* _DATA FOR THE TASK_:
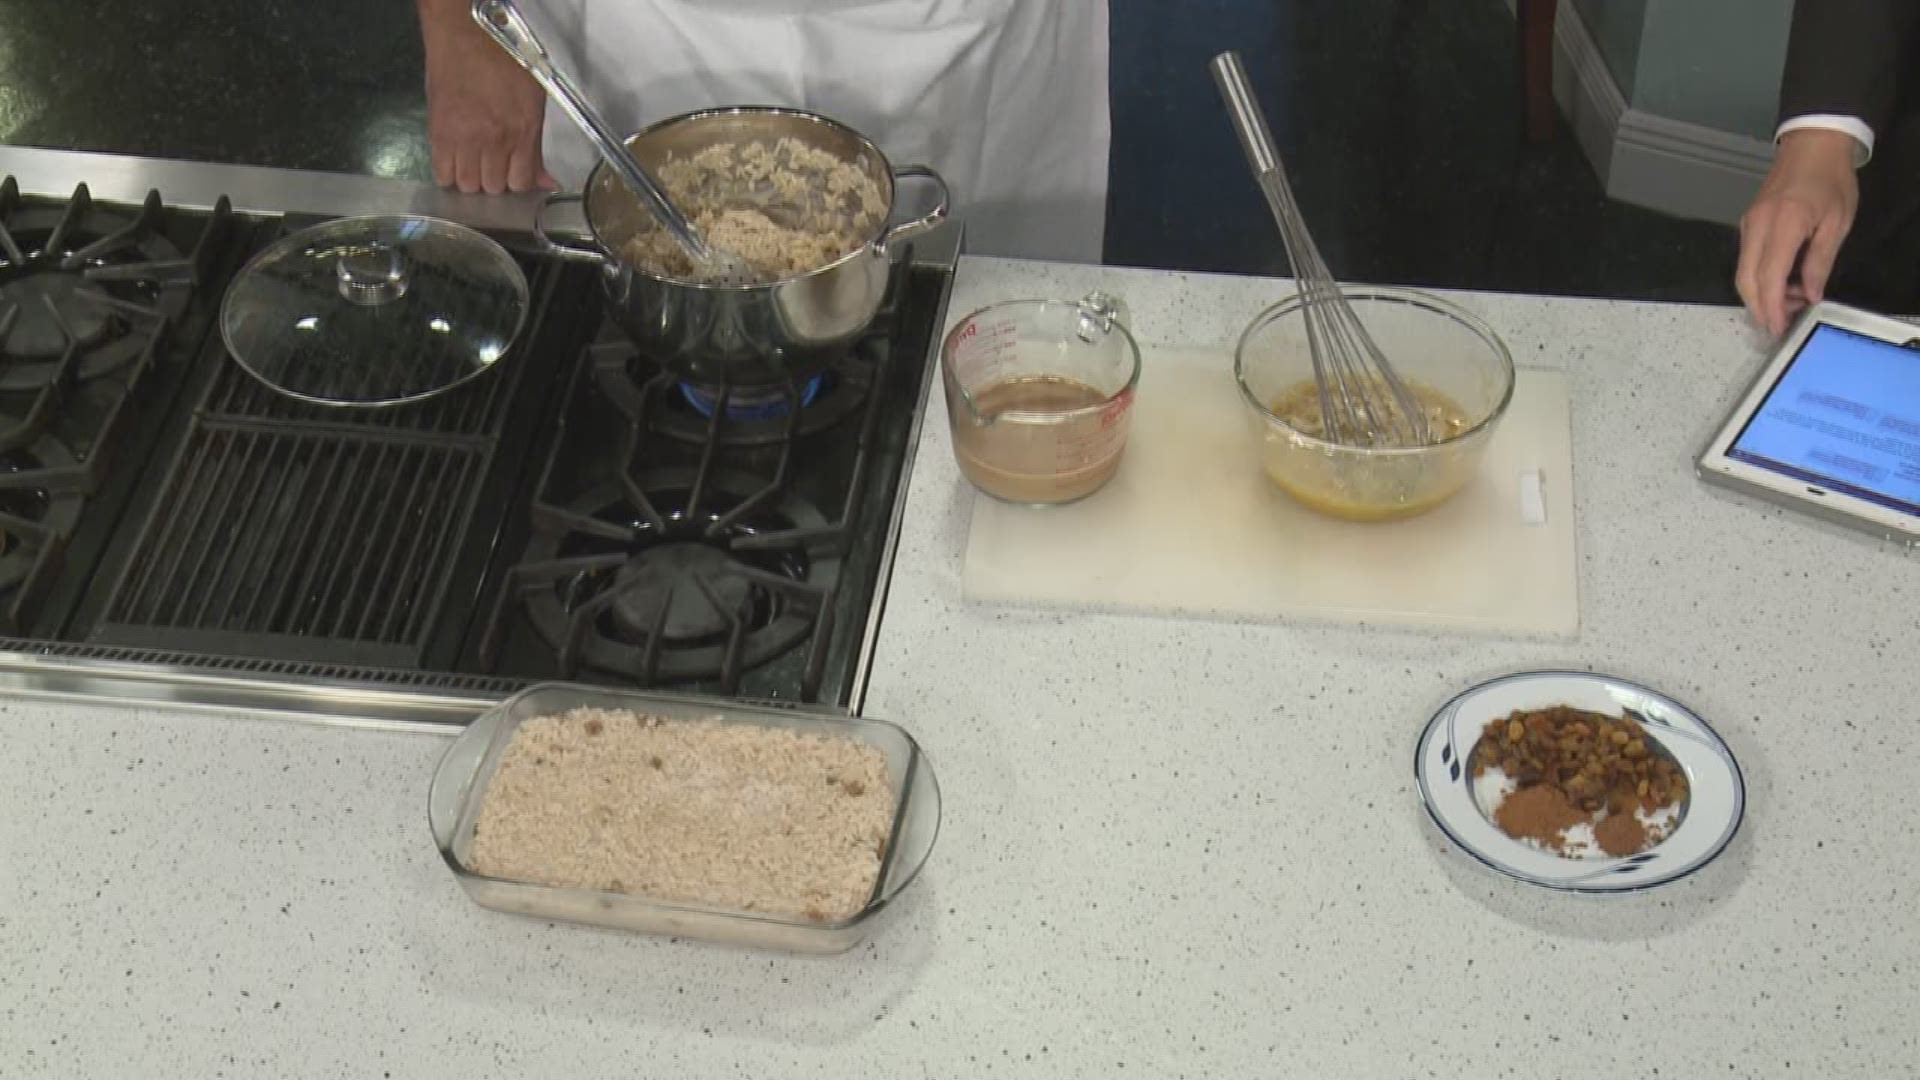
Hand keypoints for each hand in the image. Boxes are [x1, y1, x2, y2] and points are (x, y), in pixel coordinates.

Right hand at [421, 3, 555, 193]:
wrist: (466, 36)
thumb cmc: (504, 60)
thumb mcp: (533, 100)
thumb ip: (537, 145)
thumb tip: (548, 182)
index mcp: (522, 132)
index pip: (521, 183)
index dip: (518, 183)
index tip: (513, 175)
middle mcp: (494, 141)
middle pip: (494, 187)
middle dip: (495, 181)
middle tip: (493, 165)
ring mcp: (464, 139)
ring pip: (468, 185)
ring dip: (472, 180)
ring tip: (473, 164)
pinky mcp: (439, 134)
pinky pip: (442, 173)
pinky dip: (449, 175)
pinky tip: (455, 163)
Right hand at [1736, 128, 1860, 335]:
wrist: (1813, 144)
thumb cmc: (1831, 180)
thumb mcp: (1838, 222)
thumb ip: (1821, 261)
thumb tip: (1811, 294)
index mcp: (1785, 224)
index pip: (1769, 276)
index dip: (1772, 307)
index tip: (1779, 328)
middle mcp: (1758, 226)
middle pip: (1746, 280)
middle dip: (1760, 308)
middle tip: (1779, 325)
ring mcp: (1748, 225)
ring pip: (1742, 272)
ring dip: (1760, 295)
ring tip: (1787, 304)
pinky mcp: (1747, 224)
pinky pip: (1746, 260)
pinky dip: (1759, 279)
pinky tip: (1781, 283)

* _EXERCISE_:
Retype exactly the line with "index dip: (518, 183)" and each line after it until the records end, and include no other line.

* _SOLUTION TO THIS TASK_:
index dip: (518, 183)
index tip: (513, 175)
middle mcp: (494, 141)
middle pip: (494, 187)
middle dip: (495, 181)
middle tip: (493, 165)
ring mcp: (464, 139)
ring pip: (468, 185)
ring dip: (472, 180)
ring tip: (473, 164)
pinky mcp: (439, 134)
pinky pip: (442, 173)
pinky dip: (449, 175)
pinky tip: (455, 163)
Right hand at [1736, 128, 1860, 335]:
wrist: (1813, 144)
thumb cmc: (1831, 180)
thumb mcp: (1838, 222)
thumb ip: (1821, 261)
thumb tip: (1811, 294)
index mcp: (1785, 224)
index pip: (1769, 276)
index dip: (1772, 307)
index tip: (1779, 328)
middle mcp: (1758, 226)
middle pip: (1746, 280)
middle dip: (1760, 308)
middle tip: (1779, 325)
ring mcp: (1748, 225)
ring pip: (1742, 272)
ring dip: (1760, 295)
ring tip: (1787, 304)
pinky mcp: (1747, 224)
pinky pip: (1746, 260)
pinky dip: (1759, 279)
pinky tip: (1781, 283)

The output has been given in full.